Pesticides agricoles, outils précieux pour la santé des plantes cultivées

Billet rédigé par :

Catherine Regnault-Roger

Professeur des universités émérite à l’Université de Pau et des pays de l’Adour, membre titulaire de l’Académie d’agriculture de France, membre correspondant de l’Académie nationale de Pharmacie
https://bit.ly/2CO7Jhf

Se délivrant des aléas de la cueillette et de la chasse, l’homme a inventé l’agriculture pour mieux se nourrir, favorisant ainsi les insectes et animaux qui s’alimentent de ces plantes cultivées et les maladies causées par des microorganismes pathogènes qui les affectent. Il se rendait aussi compte que certains végétaux (qu’il appela mauvaises herbes),  entraient en compétition avec elles pour la disponibilité en eau et nutriments. Comprendre ces phénomènes néfastes et agir avec efficacité pour les contrôler fut un long chemin : tout d’abord l’observation, puis la constatation empirique que certains minéraux ou extraits botaniques pouvaient lutter contre ces nuisibles qui diminuent le rendement des cultures.
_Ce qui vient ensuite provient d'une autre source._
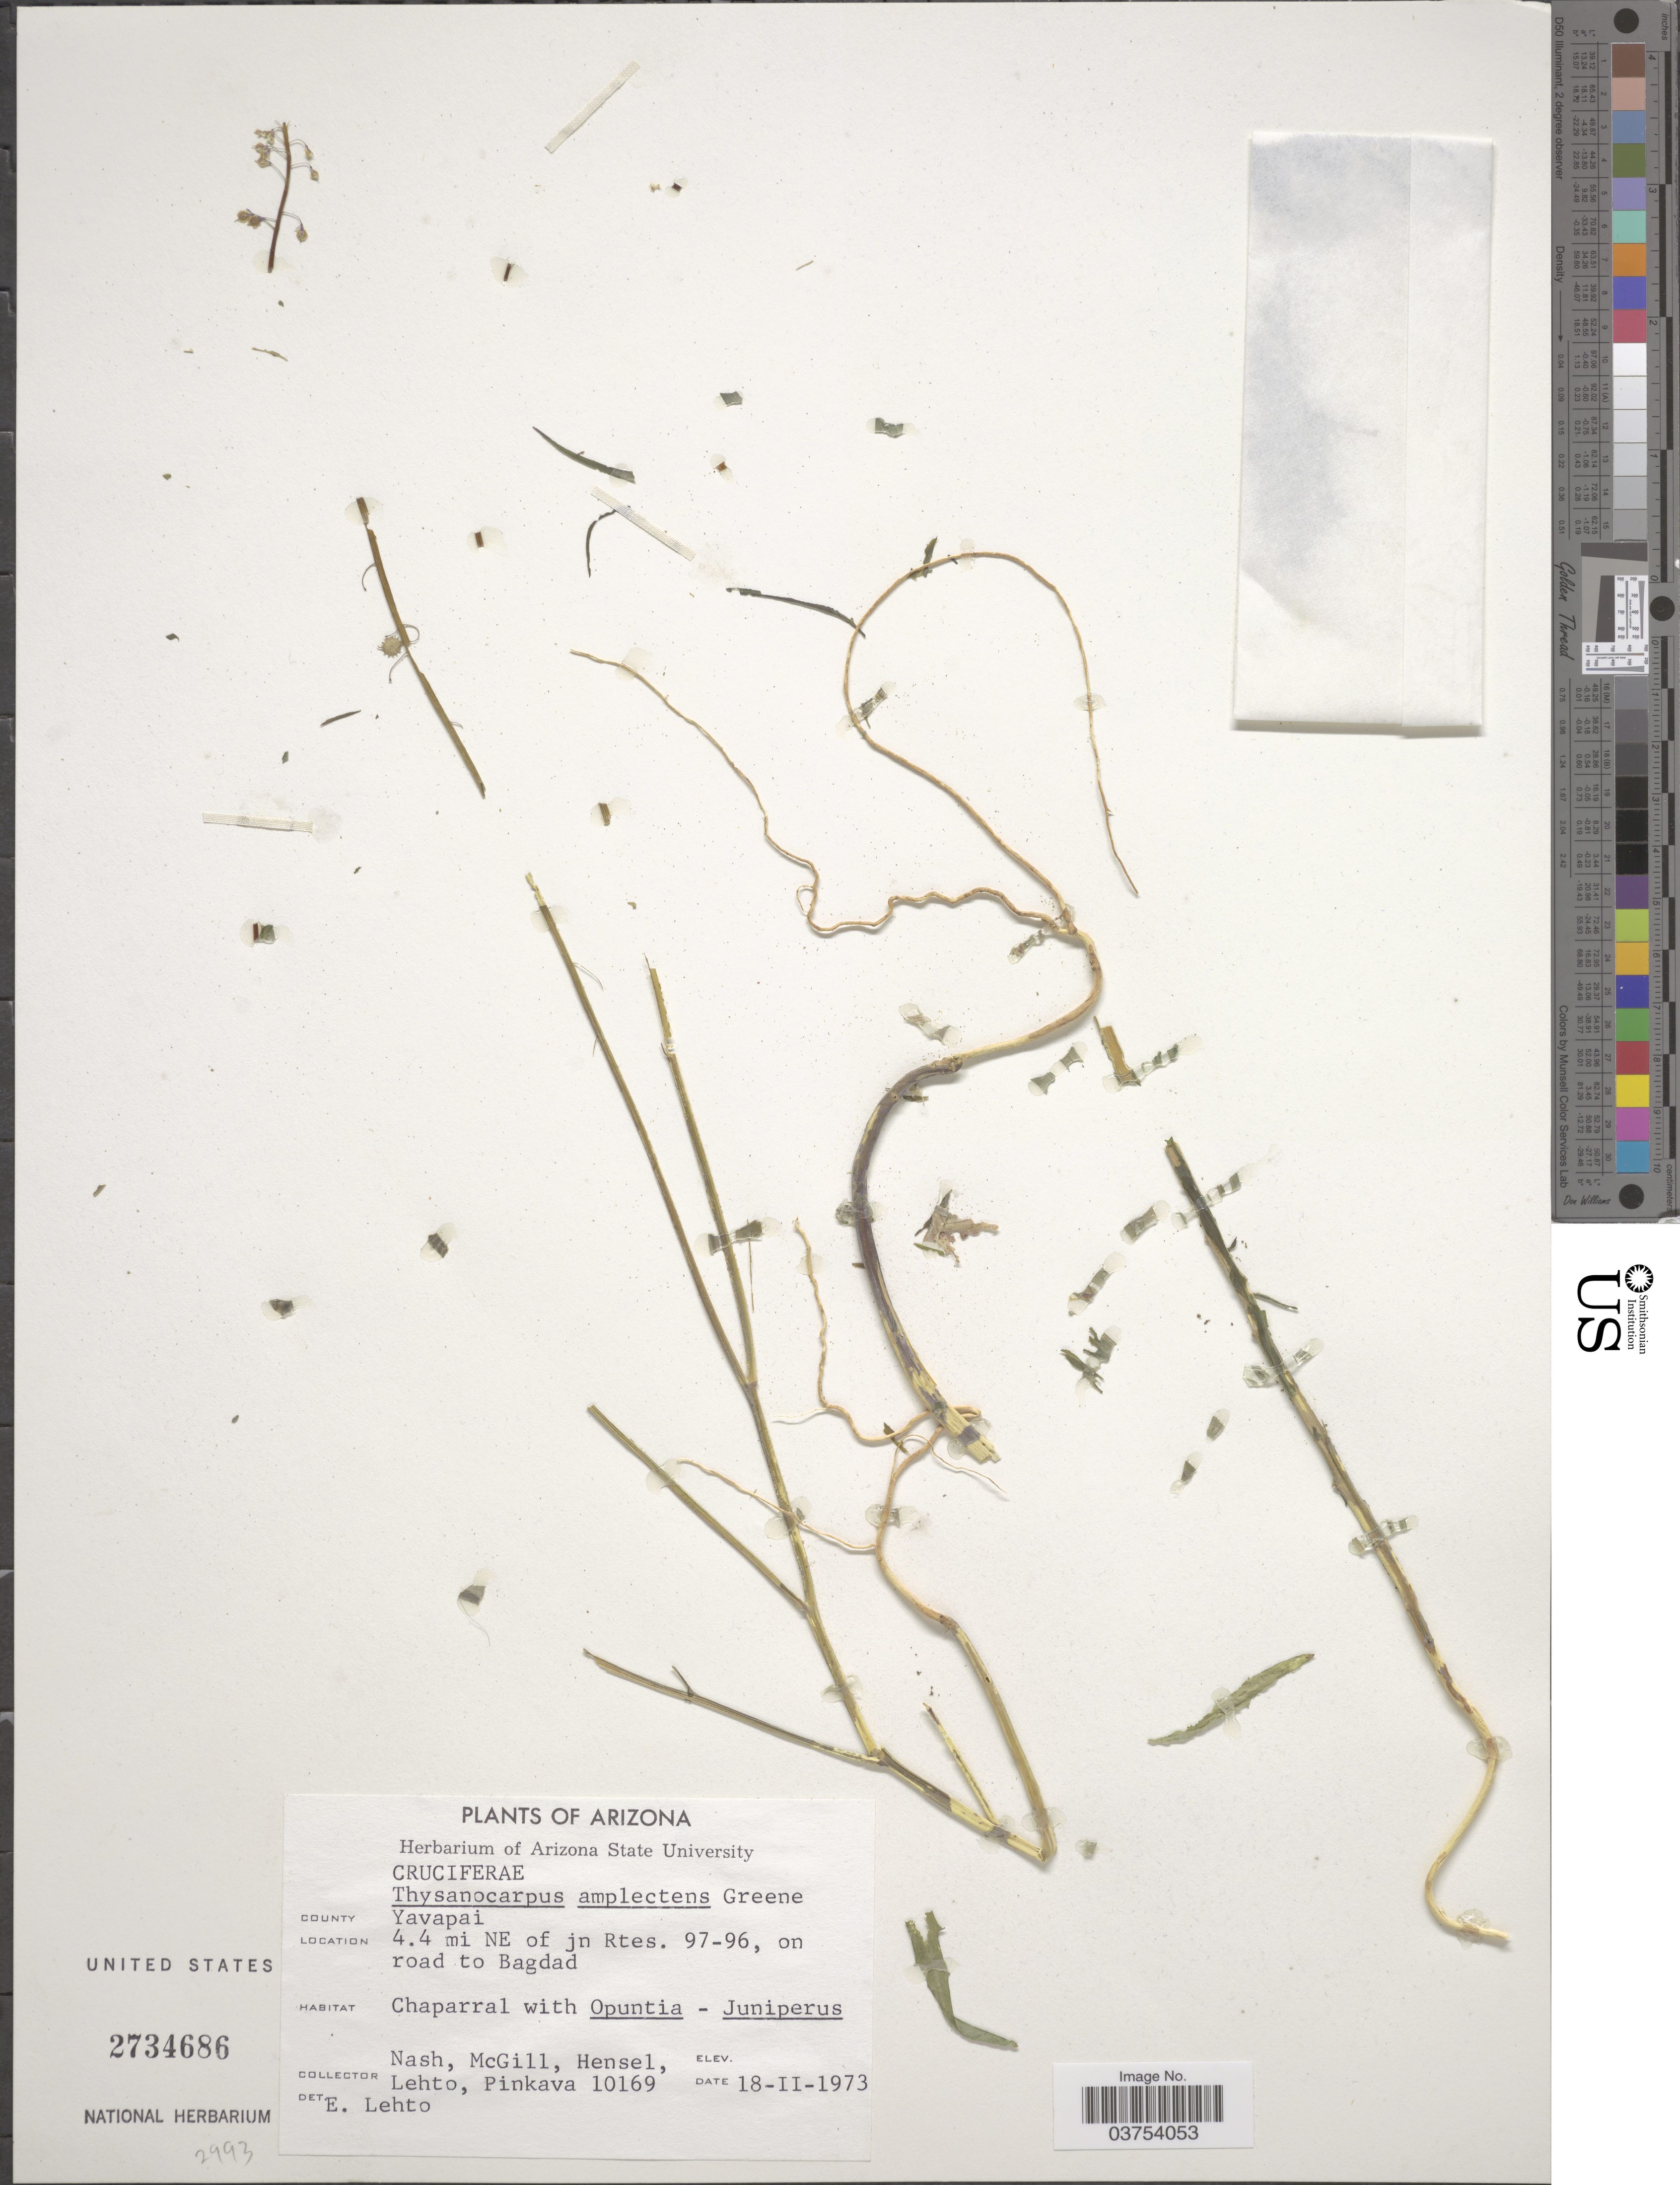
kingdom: Plantae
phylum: Tracheophyta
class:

Ce n’est qu’après de longs tâtonnements et le développement des connaissances scientifiques permettant d’identifier qu’il existe des moyens rationnels, des composés efficaces pour les combattre, qu’il faut situer la mise au point des pesticides. Ce terme anglais qui signifie « tuer les pestes »  est devenu péjoratif. Mais savez-vous que ces produits ont délivré ces femmes agenouillées dans les champs du sarclage du lin à mains nues ? Savez-vous que les enfants des écoles des années 1930 étaient obligés, sur ordre préfectoral, d’aller ramasser des doryphores qui ravageaient les champs de pommes de terre ?  Les pesticides ont apporté non seulement une amélioration de la protection des cultures mais également des conditions de vie dans les campagnes.

Aujourd’hui l’agriculture peut-elle se passer des pesticides ? Pas vraiment. Toutes les agricultures utilisent des pesticides pour protéger les plantes cultivées : même l’agriculture biologique est grande consommatrice de pesticides autorisés par son cahier des charges, qu’ils soient chimiques à base de minéraux comme la célèbre bouillie bordelaise (cuivre écotoxique) ou d’extraits botaniques ou microbiens (bactéries et champignons entomopathogènes).

Aujourd’hui, on utilise des pesticides au profil environnemental amélioré (certains s’intégrant dans une démarche de biocontrôle) dans le cadre réglementaire européen obligatoire de la Protection Intégrée. Celle-ci conjugue plusieurs approches complémentaires comme l’amélioration de variétés moins sensibles aux maladies et aux insectes, la mise en œuvre de méthodes prophylactiques ou de systèmes de culture agro-écologiques. On n’y utilise les pesticides qu’en dernier recours, car tout comme les antibiotiques qui soignent les hommes et des animaux, les pesticides agricoles qui protègent la santé des plantes cultivées, doivent être utilisés à bon escient et avec parcimonie.

Il n’existe qu’une santé sur terre : celle des hommes, des plantes, des animaux et de l’environnement. Une seule santé et une seule planète.